What i am reading is that you want to use a Directv HD DVR and a Standard Receiver with a SA Tivo unit. To watch programming on One TV.

This can be done. You will need 3 Feeds: 2 for the Directv DVR, 1 for the Standard Receiver.

OR: you could get a HD Directv DVR (HR20) and a Directv/Tivo DVR unit (R10, any Series 2 etc). In this case you will need 4 Feeds. 2 to each unit. This would be the better option.

Now since you want HD, then you do have a HD TV dont you? The One I have has input feeds for 8 Different devices. In the case above, It would take 2 Feeds. And does not require anything to watch whatever I wanted to except to press One Button on the remote.

I assume your TV is similar. So it is not hard at all to hook up.

Also, There is NO WAY the TivoHD will work with Sat. CABLE ONLY!


----------



## rbrubaker1 (Sep 17, 2007)

Ok, one more question on this subject. I want to explain my exact set up and see if anyone has any other creative ideas to solve my problems. I have 3 tv's, each with its own Series 2 DVR. I transfer recordings between them a fair bit.

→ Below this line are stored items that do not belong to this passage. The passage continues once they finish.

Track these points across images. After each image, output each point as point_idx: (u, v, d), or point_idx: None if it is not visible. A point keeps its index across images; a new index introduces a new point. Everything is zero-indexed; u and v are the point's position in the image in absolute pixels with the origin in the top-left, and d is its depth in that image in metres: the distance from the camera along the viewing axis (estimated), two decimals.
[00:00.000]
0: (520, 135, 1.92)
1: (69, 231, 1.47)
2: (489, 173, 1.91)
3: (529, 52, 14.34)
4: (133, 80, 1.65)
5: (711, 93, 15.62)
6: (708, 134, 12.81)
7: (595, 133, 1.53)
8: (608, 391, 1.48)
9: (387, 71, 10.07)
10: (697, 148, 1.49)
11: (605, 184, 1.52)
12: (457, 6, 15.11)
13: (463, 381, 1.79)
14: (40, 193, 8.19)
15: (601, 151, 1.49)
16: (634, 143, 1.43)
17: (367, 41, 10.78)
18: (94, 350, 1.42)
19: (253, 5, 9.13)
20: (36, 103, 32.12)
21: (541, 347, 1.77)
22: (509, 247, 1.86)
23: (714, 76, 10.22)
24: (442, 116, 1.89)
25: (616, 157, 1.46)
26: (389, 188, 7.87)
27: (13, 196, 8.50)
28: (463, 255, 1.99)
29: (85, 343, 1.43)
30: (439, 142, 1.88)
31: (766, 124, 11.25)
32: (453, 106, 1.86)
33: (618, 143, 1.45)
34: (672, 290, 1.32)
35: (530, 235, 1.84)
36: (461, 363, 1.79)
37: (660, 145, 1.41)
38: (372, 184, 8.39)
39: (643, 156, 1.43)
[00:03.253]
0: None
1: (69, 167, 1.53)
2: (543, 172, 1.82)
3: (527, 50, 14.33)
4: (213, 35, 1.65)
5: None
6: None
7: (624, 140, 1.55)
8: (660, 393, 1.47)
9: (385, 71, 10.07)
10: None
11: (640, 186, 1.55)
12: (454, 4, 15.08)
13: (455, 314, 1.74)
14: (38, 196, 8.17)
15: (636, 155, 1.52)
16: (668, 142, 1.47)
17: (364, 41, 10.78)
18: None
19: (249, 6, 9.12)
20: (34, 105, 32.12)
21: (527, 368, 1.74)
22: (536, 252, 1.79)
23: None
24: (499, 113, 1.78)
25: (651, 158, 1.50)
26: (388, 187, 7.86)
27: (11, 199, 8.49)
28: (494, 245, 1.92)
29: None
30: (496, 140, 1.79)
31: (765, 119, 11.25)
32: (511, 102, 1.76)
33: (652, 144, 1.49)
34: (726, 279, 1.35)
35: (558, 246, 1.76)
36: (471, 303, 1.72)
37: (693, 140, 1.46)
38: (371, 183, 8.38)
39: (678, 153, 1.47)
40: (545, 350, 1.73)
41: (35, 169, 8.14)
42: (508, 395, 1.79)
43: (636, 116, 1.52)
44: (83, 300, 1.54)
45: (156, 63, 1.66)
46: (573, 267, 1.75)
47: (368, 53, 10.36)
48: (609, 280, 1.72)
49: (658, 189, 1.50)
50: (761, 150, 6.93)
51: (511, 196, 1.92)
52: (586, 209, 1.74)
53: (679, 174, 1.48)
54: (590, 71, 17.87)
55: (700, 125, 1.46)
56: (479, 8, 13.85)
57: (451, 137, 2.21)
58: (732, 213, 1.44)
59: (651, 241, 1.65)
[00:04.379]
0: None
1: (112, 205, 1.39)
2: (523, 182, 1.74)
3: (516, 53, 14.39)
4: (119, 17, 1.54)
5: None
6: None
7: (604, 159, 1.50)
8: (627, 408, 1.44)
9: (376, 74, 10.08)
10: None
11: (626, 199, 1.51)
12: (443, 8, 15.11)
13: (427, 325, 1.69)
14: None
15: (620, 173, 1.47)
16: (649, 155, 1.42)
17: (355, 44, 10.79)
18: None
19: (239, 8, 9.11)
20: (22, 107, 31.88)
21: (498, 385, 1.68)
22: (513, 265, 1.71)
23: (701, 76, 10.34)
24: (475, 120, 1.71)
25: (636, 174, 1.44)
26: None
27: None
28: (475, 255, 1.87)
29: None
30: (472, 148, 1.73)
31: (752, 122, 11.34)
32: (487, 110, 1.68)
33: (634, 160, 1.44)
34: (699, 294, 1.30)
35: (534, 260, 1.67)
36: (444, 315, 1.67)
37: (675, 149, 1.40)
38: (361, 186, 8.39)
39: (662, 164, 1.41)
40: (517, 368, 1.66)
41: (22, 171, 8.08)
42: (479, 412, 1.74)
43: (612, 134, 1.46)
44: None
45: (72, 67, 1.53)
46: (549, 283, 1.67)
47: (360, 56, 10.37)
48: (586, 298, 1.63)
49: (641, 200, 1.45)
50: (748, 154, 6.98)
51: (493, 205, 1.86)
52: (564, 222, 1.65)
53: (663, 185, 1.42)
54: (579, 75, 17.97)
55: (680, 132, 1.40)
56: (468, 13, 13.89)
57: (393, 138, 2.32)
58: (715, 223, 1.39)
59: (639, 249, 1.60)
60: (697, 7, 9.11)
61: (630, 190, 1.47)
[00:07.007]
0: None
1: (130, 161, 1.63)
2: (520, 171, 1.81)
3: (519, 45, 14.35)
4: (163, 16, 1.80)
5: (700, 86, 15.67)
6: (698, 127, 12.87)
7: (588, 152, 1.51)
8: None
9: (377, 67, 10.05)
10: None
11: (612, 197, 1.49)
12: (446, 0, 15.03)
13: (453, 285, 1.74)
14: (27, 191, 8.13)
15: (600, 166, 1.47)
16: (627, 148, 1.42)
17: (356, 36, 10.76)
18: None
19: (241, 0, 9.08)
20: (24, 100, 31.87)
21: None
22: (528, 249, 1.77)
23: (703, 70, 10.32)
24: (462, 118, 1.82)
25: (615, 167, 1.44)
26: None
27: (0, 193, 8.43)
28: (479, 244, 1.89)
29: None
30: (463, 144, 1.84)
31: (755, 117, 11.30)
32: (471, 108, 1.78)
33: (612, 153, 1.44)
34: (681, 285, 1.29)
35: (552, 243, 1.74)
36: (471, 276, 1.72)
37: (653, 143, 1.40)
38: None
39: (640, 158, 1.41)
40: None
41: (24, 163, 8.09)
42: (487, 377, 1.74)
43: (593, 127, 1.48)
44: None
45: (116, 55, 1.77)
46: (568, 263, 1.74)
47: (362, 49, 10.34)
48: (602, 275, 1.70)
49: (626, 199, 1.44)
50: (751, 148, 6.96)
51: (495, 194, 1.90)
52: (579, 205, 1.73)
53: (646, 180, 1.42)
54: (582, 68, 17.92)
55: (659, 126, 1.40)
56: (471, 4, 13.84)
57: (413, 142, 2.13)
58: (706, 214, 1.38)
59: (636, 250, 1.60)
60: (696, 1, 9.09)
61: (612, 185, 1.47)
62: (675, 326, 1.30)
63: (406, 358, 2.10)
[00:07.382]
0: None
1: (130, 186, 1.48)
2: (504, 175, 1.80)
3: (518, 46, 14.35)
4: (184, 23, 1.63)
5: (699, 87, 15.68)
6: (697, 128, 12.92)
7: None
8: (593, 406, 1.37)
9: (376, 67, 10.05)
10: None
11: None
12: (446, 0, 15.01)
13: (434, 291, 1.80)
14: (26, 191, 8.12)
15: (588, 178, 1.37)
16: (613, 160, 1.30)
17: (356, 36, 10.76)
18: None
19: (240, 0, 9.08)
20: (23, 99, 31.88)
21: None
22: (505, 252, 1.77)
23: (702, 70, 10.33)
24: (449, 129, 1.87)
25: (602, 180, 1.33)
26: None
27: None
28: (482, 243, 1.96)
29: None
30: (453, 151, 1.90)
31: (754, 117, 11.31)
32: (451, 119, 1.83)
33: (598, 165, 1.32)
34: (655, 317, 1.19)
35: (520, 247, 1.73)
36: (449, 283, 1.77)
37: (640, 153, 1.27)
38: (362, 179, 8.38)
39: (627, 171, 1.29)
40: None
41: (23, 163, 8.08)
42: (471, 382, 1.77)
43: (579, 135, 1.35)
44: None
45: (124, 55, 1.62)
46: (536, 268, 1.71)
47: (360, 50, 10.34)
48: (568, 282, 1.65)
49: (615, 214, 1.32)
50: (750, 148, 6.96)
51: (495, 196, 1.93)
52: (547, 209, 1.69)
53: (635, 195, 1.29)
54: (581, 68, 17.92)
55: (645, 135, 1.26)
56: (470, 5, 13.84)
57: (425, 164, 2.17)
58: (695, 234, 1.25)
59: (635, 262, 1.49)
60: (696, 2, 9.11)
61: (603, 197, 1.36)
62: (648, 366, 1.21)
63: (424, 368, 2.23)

I really only use the main 300 hr for recording and use the other two Series 2 to receive transferred recordings.

I now want to add HD to my main TV. I don't want to give up the TIVO 300 hr on that TV because I still want to transfer programming to the other 2 TVs. From everything I've learned so far, the only suggestion is to get a second DirectTV receiver, this one an HD-DVR for the HD programming and continue using the Series 2 for the non-HD with a regular receiver. The problem with this for me is all the additional lines required for hook up (plus the additional expense of leasing yet another DirectTV receiver). Any other creative ideas? Slingbox would be great if you could sling to a TV rather than just a PC. Any one doing anything else that I should consider? 

Thanks for all advice. I've really appreciated people taking the time to tell a newbie what I should be doing.


----------